Sonic hedgehog (Shh) and bombesin-cognate receptor (GRPR) are co-expressed in small cell lung cancer (SCLC) samples. We further show that Bombesin-mediated SCLC proliferation is dependent on Bombesin activating Gli in SCLC cells; this is supported by the fact that the effects of Bombesin were inhibited by cyclopamine, an inhibitor of the Shh pathway. In a similar manner, Gli was activated by additional Gαq and Gα13 linked receptors (such as muscarinic receptor, m1, and thrombin receptor, PAR-1) and constitutively active GαqQL and Gα12/13QL mutants, as well as by bombesin binding to GRPR via its downstream Gαq and Gα12/13 GTPases. Using Gαq and Gα12/13 null cells, we show that these G proteins are absolutely required for Bombesin to activate Gli. In addition, we demonstrate that Rho coordinates Gli activation that is reliant on G-protein-coupled receptors (GPCRs), Gαq, and Gα12/13 by using constitutively active Rho small G-protein (Rho QL) and its inhibitor, C3 toxin. Molecularly, Bombesin triggered an upregulation of Shh gene transcription and protein secretion, which was reliant on the activation of nuclear factor κB (NFκB) by Bombesin-induced GPCR/Gαq-Gα12/13/Rho, which in turn might activate an NF-κB response element within the Shh gene promoter. It has been suggested that Shh inhibitors might be a new way to treat aggressive SCLC, according to a new molecular network that links autocrine Bombesin and Shh circuitries.

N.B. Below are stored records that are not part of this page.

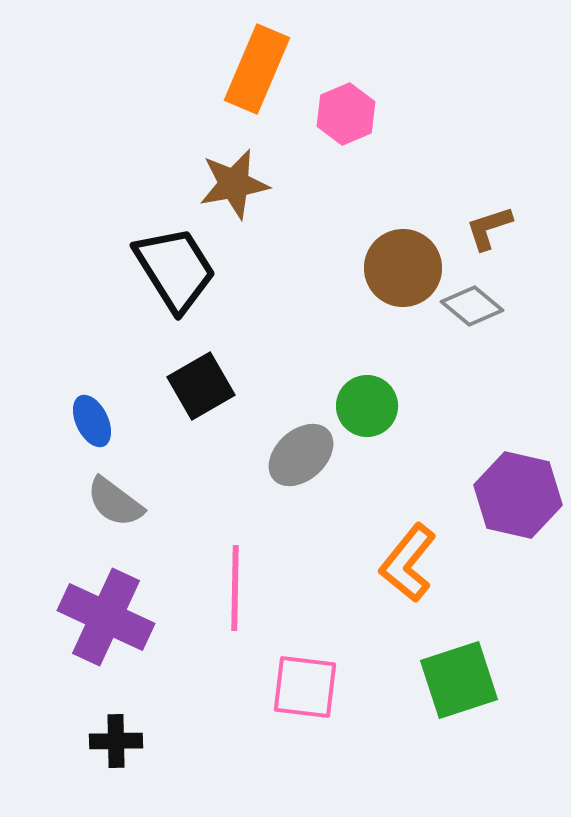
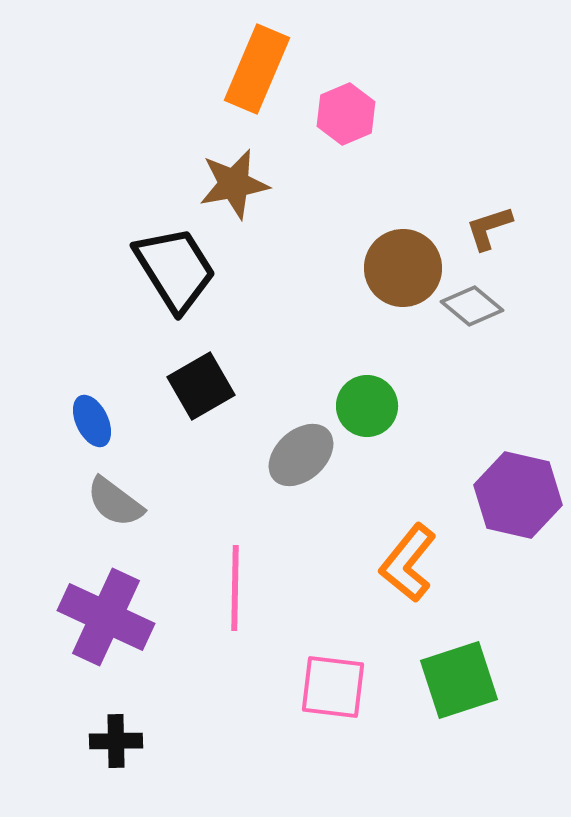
pink square: moved 28 px right
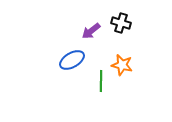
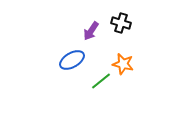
purple arrow: rotated 18 degrees counterclockwise
orange star: moved 1 px right, 1 px up
green line: rotated 50 degrees clockwise
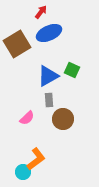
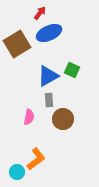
red arrow: moved 1 px left, 1 px down
pink semicircle: moved 2 px right, 1 px up; rotated 35 degrees counterclockwise
cyan circle: moved 6 px left
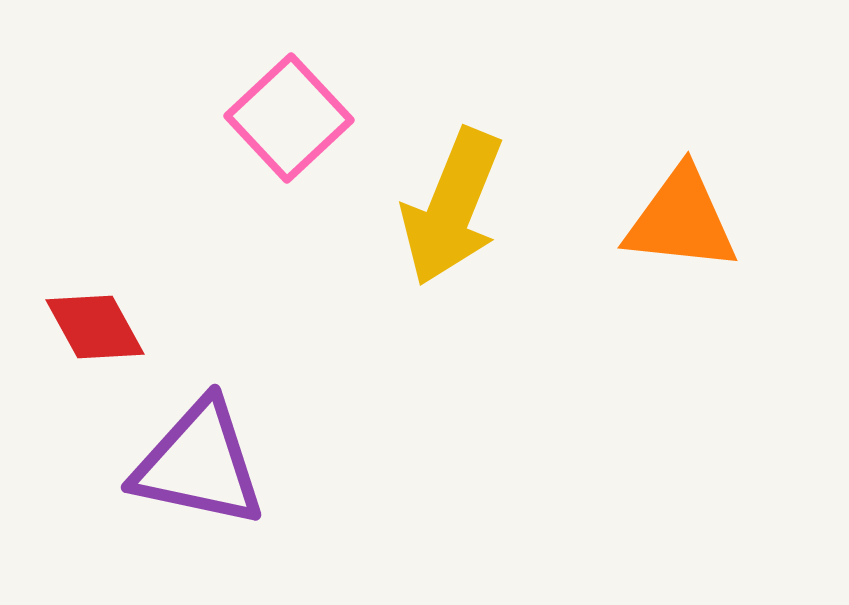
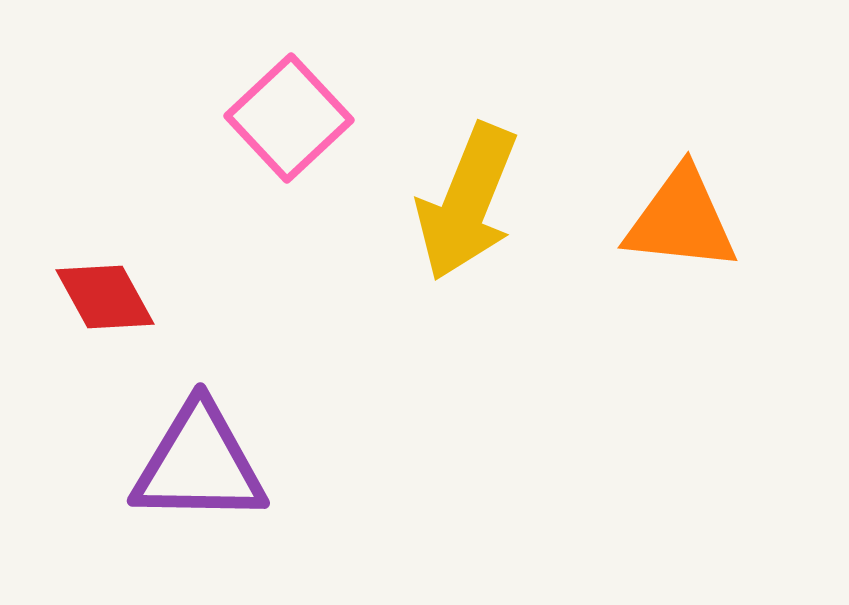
yellow arrow: moved 15 px right, 5 px up
red diamond: moved 10 px right, 30 px up
purple triangle: rotated 11 degrees counterclockwise
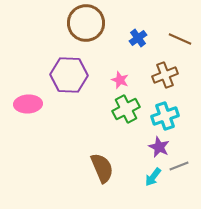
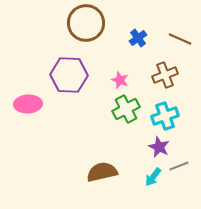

Schematic representation of the mechanism of action of bombesin on the Shh pathway. (Castellone M D., et al., 2015)

References

1. Okarvi S M., et al., Radiometallo-labeled peptides in tumor diagnosis and targeted radionuclide therapy[M]//Advances in Inorganic Chemistry. Academic Press, 2016, 68: 341-396.
2. Fani M., et al., Radiolabeled peptides: valuable tools for the detection and treatment of cancer, Theranostics, 2012, 2(5): 481.
3. Hirooka A., et al., The gastrin-releasing peptide/bombesin system revisited by a reverse-evolutionary study considering Xenopus, Scientific reports, 2021, 11(1): 13315.
4. Serafin P., et al., Bombesins: A new frontier in hybrid compound development, Pharmaceutics, 2023, 15(11): 2597.
5. Yao Y., et al., Bombesin attenuated ischemia-induced spatial cognitive and synaptic plasticity impairment associated with oxidative damage, Biomedicine & Pharmacotherapy, 2018, 103: 87-93.
6. Castellone M D., et al., Cross talk between the bombesin neuropeptide receptor and Sonic hedgehog pathways in small cell lung carcinoma, Oncogene, 2015, 34(13): 1679-1687.